Complete, precise graph-based phrase query with SpanNearQuery

06/17/2019 - 11:50 to 12:10
short talk (20 min)

Session abstract: 

The current implementation of SpanNearQuery in Lucene sacrifices precision and completeness in favor of performance. This tradeoff significantly limits Lucene's usefulness for some potential high-value use cases. This talk introduces a stable patch that makes SpanQuery matching precise and complete, while maintaining performance comparable to that of the extant implementation.

The patch will be discussed in the context of the issue LUCENE-7398, describing the central problem and how it differs from the problem addressed by the new IntervalsSource API.

We will discuss details of the patch implementation, in an effort to familiarize the audience with techniques involved (and hopefully inspire further innovation). Details covered will include:

  1. The main word-lattice data structure (linked, circular, resizable-array-backed, 2-dimensional queue with stable node references and support for efficient binary seek, serial traversal, and arbitrary node removal).
  2. Performance/GC management for linked data structures (as opposed to the array-based data structures that are more common in the Lucene codebase)
  3. Recording in the index: positionLength, nextStartPosition lookahead, and information about possible decrease of endPosition (de-"sausagization" of the index)

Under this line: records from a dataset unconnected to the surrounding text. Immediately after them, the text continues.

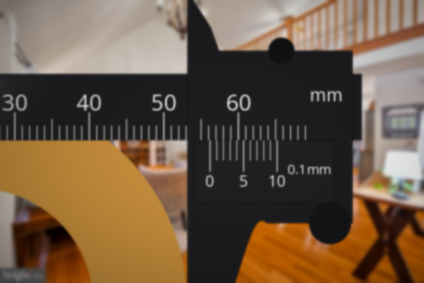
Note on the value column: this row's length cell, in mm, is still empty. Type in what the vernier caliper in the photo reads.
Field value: 56.2 mm
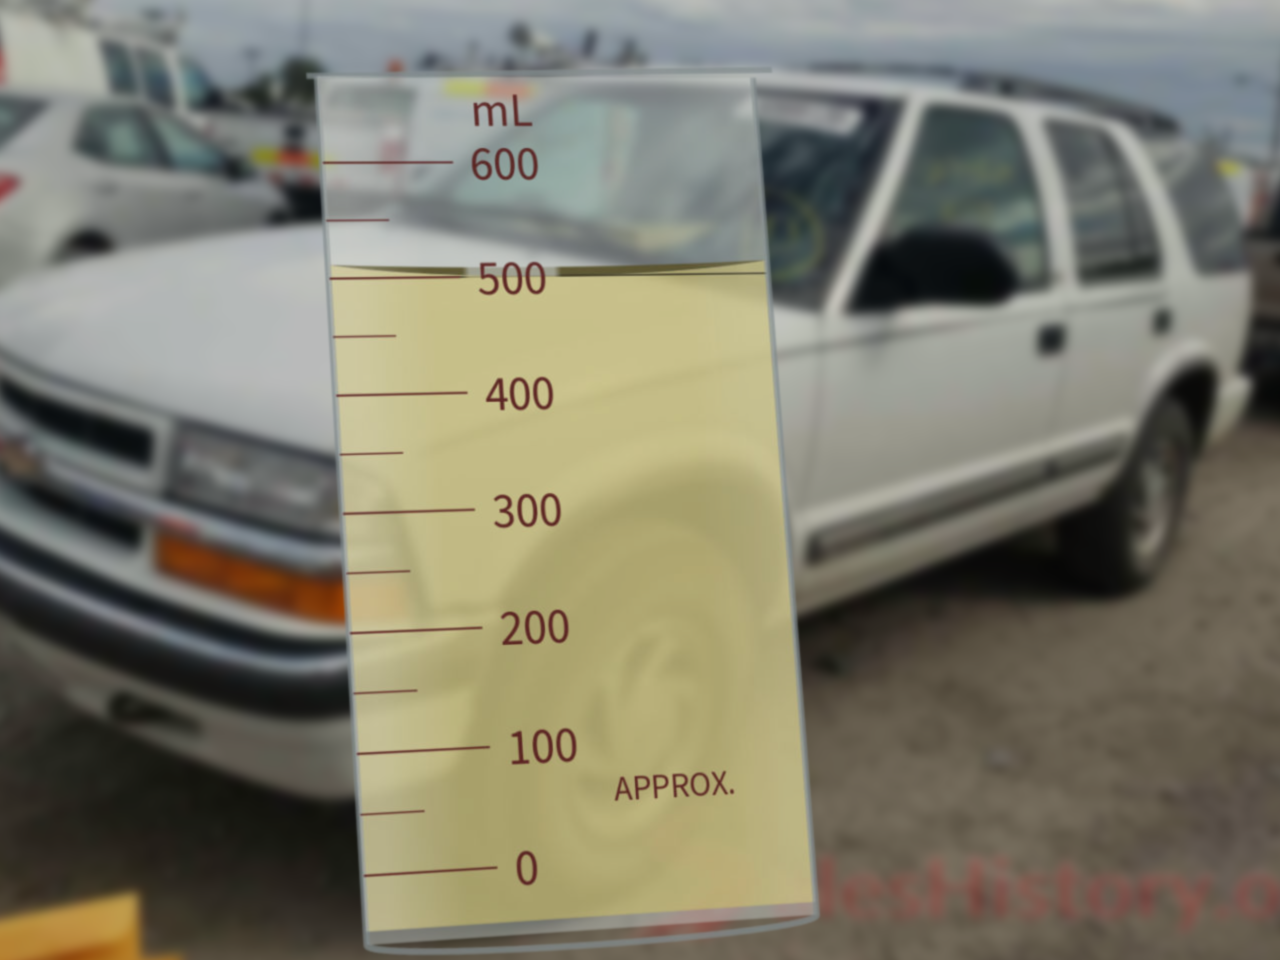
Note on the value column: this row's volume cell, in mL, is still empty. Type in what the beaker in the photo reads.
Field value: 500 mL
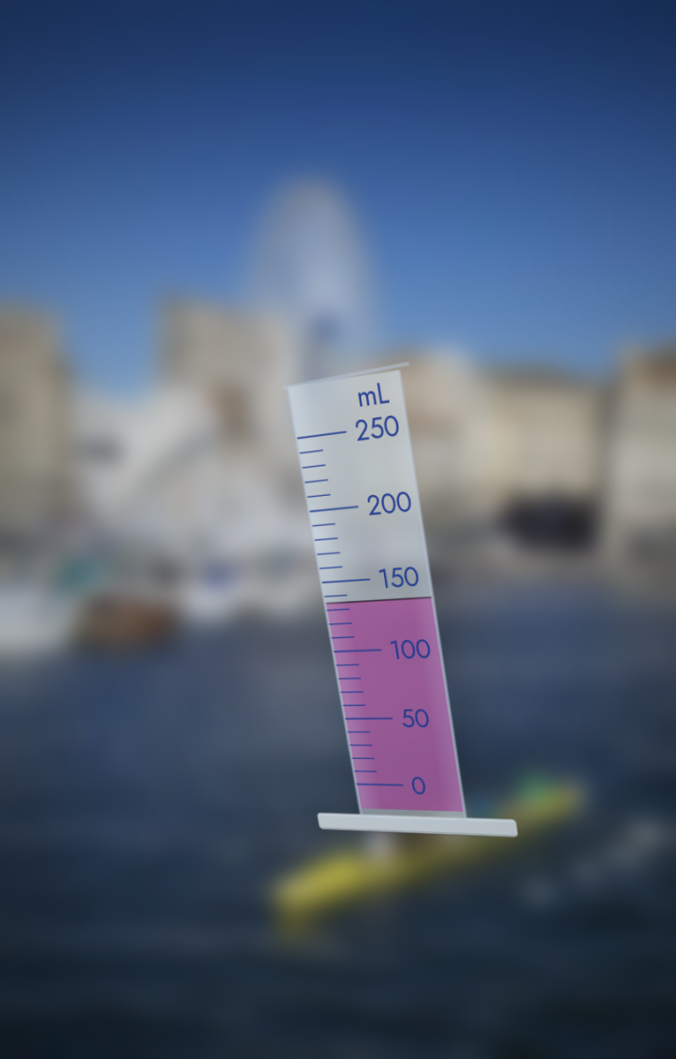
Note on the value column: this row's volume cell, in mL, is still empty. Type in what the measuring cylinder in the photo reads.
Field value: 135 mL
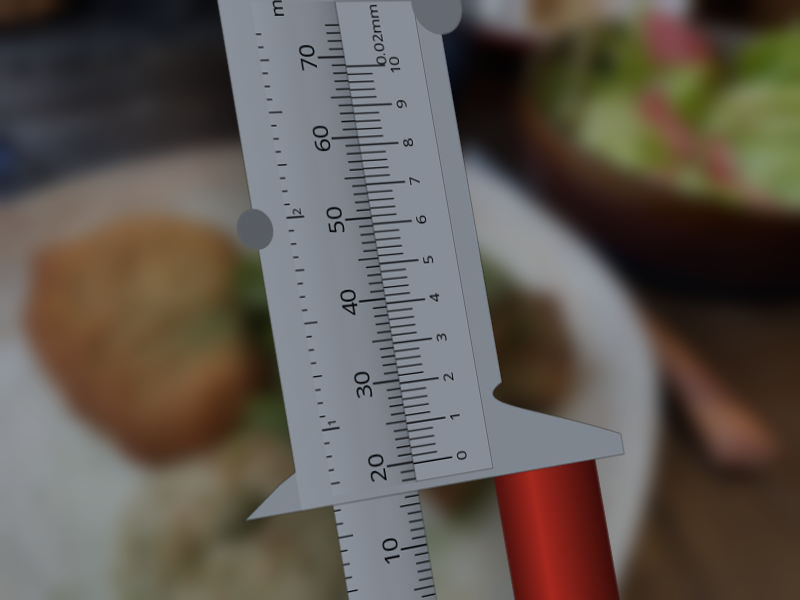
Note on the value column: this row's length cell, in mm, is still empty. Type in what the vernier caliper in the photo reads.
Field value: 19.8 mm
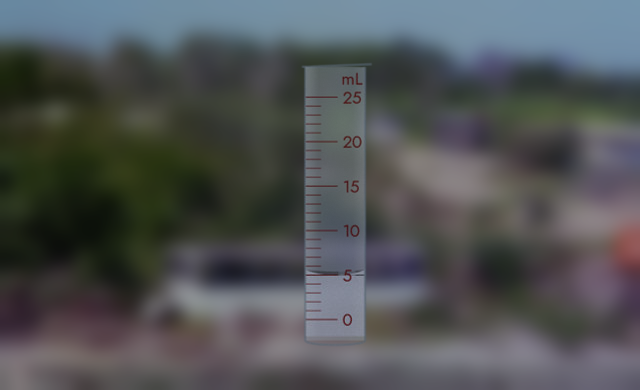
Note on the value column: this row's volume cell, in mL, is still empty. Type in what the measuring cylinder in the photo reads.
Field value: 5 mL
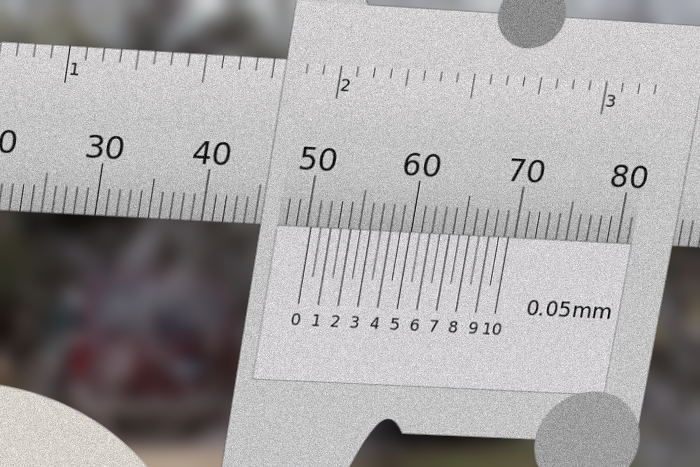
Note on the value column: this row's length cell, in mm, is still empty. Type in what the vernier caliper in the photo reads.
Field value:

Possible implications/applications of robust support for precise, performant matching over complex indexed token graphs are significant:

  1. Index-time synonyms that leverage document context (the current recommendation for supporting graph-based phrase queries supports synonyms exclusively at query-time)
  2. CJK search: index support for orthographic variation
  3. More thorough scoring (e.g., variant forms, implicit boosting for exact orthographic matches, etc.)
  4. Potential for use in domains that prioritize precision, where "phrase" search could be used over data represented by complex token schemes (e.g., time-series data (scheduling, complex event processing), overlapping shingles, etc.)